-- Opening Marker --
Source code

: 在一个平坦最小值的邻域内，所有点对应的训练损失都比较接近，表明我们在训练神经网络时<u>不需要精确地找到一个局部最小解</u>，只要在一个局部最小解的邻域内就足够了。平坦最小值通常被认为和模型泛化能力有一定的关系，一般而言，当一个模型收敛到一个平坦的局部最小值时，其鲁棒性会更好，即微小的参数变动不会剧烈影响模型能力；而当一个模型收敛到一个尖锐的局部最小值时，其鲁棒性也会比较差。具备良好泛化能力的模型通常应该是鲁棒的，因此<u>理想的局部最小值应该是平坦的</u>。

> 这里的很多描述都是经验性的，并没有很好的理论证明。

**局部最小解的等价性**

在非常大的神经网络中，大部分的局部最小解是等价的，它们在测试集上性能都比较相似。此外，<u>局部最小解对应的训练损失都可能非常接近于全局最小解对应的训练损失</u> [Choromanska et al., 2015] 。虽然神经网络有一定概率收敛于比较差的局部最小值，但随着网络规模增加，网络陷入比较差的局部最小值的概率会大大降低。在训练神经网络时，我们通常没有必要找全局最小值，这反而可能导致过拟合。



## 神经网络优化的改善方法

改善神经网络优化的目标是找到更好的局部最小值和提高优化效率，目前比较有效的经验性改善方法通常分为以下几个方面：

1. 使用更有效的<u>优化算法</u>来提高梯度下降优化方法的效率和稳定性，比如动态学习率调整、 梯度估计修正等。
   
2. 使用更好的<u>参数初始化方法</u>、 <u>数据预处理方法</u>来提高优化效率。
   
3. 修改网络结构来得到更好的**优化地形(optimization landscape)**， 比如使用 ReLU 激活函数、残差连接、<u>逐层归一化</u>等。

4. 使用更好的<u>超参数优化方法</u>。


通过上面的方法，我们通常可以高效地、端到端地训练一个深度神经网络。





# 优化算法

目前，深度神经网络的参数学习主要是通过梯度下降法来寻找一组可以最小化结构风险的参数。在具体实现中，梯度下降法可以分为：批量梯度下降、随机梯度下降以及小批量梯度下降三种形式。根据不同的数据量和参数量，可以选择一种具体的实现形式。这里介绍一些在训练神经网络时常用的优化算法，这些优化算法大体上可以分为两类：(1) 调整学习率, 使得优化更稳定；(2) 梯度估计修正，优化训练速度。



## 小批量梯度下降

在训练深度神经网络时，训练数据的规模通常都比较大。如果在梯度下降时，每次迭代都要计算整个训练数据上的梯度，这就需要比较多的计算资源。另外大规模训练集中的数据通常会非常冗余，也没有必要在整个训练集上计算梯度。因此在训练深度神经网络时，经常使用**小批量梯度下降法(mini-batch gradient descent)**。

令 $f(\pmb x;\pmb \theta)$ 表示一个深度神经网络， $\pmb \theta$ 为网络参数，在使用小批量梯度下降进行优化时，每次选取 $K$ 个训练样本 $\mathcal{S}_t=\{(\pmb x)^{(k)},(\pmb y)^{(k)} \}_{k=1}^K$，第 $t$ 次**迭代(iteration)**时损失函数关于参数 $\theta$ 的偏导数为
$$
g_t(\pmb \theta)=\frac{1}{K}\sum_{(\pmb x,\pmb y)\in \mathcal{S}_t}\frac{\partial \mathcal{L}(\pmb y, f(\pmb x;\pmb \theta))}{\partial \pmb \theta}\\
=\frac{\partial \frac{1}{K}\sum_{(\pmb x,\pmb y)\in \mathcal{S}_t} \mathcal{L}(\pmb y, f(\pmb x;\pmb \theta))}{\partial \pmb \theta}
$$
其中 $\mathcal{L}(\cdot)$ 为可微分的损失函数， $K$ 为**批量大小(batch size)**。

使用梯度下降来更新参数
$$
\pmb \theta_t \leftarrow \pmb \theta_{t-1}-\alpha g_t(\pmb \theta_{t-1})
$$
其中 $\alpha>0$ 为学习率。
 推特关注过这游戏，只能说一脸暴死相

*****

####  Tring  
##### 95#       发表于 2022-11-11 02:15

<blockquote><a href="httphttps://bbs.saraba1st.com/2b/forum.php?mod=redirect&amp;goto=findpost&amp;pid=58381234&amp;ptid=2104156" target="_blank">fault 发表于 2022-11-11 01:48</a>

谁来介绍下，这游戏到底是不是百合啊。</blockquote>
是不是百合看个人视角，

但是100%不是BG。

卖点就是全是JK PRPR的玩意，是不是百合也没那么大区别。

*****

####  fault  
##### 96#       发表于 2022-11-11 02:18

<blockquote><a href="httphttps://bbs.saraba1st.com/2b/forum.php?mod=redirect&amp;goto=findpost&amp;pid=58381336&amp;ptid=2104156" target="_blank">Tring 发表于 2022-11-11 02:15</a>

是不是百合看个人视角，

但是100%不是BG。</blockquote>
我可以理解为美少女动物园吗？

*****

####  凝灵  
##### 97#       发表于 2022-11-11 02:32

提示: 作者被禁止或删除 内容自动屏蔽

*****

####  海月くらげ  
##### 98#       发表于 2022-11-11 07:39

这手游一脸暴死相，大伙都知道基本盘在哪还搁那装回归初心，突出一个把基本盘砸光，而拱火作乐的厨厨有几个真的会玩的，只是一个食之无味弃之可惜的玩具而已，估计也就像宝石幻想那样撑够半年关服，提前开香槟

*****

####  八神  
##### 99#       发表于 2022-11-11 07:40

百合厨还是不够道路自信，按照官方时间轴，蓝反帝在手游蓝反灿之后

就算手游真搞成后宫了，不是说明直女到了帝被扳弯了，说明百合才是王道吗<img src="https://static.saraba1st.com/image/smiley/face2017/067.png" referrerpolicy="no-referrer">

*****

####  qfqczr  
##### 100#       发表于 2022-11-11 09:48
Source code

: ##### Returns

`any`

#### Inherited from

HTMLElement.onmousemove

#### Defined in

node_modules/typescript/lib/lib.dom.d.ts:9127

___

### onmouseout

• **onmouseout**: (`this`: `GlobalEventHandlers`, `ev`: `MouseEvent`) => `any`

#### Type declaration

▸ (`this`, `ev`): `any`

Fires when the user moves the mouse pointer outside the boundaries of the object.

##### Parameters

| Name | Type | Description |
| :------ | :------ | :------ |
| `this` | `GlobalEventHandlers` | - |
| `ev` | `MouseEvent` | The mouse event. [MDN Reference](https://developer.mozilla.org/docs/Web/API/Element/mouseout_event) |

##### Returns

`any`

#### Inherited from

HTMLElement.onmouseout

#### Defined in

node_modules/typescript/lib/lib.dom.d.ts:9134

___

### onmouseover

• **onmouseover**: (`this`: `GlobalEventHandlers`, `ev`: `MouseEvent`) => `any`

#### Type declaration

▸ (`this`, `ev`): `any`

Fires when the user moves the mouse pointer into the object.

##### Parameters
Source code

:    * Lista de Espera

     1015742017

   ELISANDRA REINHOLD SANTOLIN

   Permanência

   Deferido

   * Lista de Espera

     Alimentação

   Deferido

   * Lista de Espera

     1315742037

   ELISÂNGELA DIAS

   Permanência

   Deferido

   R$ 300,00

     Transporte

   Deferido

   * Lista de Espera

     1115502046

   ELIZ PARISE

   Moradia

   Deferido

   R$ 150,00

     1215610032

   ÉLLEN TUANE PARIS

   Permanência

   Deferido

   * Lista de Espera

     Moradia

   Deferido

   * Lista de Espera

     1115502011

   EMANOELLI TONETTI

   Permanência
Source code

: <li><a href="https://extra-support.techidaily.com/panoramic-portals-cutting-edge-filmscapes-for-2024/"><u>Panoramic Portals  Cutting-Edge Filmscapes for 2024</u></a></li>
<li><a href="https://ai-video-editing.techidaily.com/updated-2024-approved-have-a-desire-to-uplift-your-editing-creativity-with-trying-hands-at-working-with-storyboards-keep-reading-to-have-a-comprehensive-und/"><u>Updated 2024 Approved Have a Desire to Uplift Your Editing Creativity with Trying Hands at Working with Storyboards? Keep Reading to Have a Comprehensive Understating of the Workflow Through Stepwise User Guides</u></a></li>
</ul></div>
-- Closing Marker --
» **Written task**:
Only the lines from the one bearing "Filmscapes for 2024</u></a></li>" to the end of the material belong in the answer; set them down verbatim.

» **Output of the task**:
: <li><a href="https://extra-support.techidaily.com/panoramic-portals-cutting-edge-filmscapes-for-2024/"><u>Panoramic Portals  Cutting-Edge Filmscapes for 2024</u></a></li>
<li><a href="https://ai-video-editing.techidaily.com/updated-2024-approved-have-a-desire-to-uplift-your-editing-creativity-with-trying-hands-at-working-with-storyboards-keep-reading-to-have-a-comprehensive-und/"><u>Updated 2024 Approved Have a Desire to Uplift Your Editing Creativity with Trying Hands at Working with Storyboards? Keep Reading to Have a Comprehensive Understating of the Workflow Through Stepwise User Guides</u></a></li>
</ul></div>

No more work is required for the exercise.